→ **Texte étudié**
------------------------------------------------

Un élevage à Shibadong, dans la préfecture autonome tujia et miao de Xiangxi (Hunan), le 13 septembre 2017
Le Plan reconnaît que la stratégie consistant à encourager le secteur manufacturier et les entités urbaines à soutenir l’agriculture et le développement rural pour la revitalisation est une « approche uniquement chinoise » qui a été une stratégie de mobilisation employée avec succès pour éliminer la pauvreté rurale. Il aurait pu ajouter qu’aucun autre pays n’a réalisé cet objectif car les forces du marché incontrôlées favorisent toujours les villes par le biais des économies d’échelle.

------------------------------------------------

→ **Consigne**
Poursuivez le texte sur la revitalisation rurale en Chine après sa dernière phrase. Les items qui suivent ne sont pas nécessaires ici.

------------------------------------------------

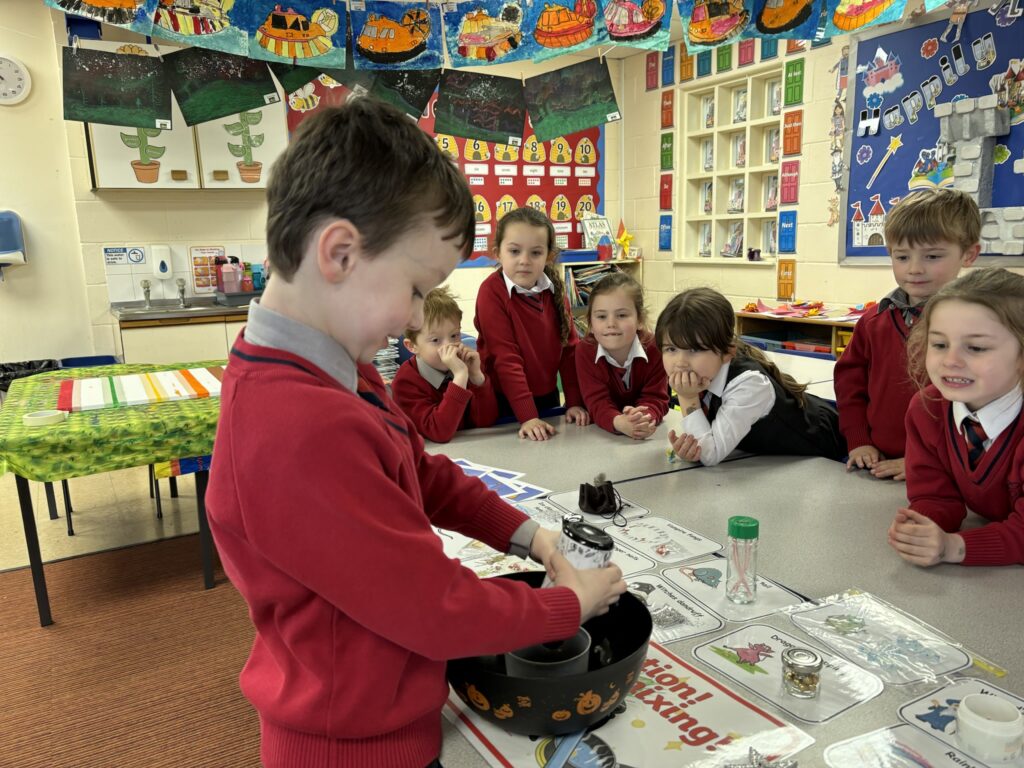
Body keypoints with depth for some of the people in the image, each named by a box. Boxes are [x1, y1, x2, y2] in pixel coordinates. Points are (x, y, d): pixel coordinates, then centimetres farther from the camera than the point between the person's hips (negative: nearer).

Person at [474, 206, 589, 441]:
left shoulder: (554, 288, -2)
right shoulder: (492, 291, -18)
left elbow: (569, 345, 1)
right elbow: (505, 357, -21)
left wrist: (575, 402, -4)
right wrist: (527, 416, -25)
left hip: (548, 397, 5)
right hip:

------------------------------------------------

→ **Réponse**
Le XIVePlan quinquennal inclut la prospérité commune dans le cadre du premier principe directeur : « S’engager dans une approche centrée sur les personnes. Nous devons assurer la position principale du peuple et travailler à la prospérité commune. » Contrairement à certaines opinions internationales, la prospérité commune n’est pas un objectif nouveau. Elle a été identifiée comme le but ultime des agriculteurs chinois dès 1953 avec la formation de coopératives agricoles.Ce n’est pas l’objectif qui a changé avec l’ouverture de l’économie, mais les moyens d’y parvenir en « permettant d’abord à certains paysans de s’enrichir ». Une croissance économique sans précédent a suivi et, en 2011, la Chine est passée d’un pays à revenu faible à un pays à revenu intermédiaire supérieur. On s’attend maintenant à ce que la Chine devienne un pays à revenu élevé d’ici 2025.
Dans ce nouvel environnement de richesse nationale relative, les instruments politiques pour parvenir à la prospérité commune doivent à nouveau changer. L’ère de la croissance économique rapide a inévitablement entraîné des déséquilibres entre les régions riches en ressources et celles moins bien dotées, entre les zones urbaines et rurales, et entre les individus, dont certains ont été mieux placés pour profiter des opportunités du marché.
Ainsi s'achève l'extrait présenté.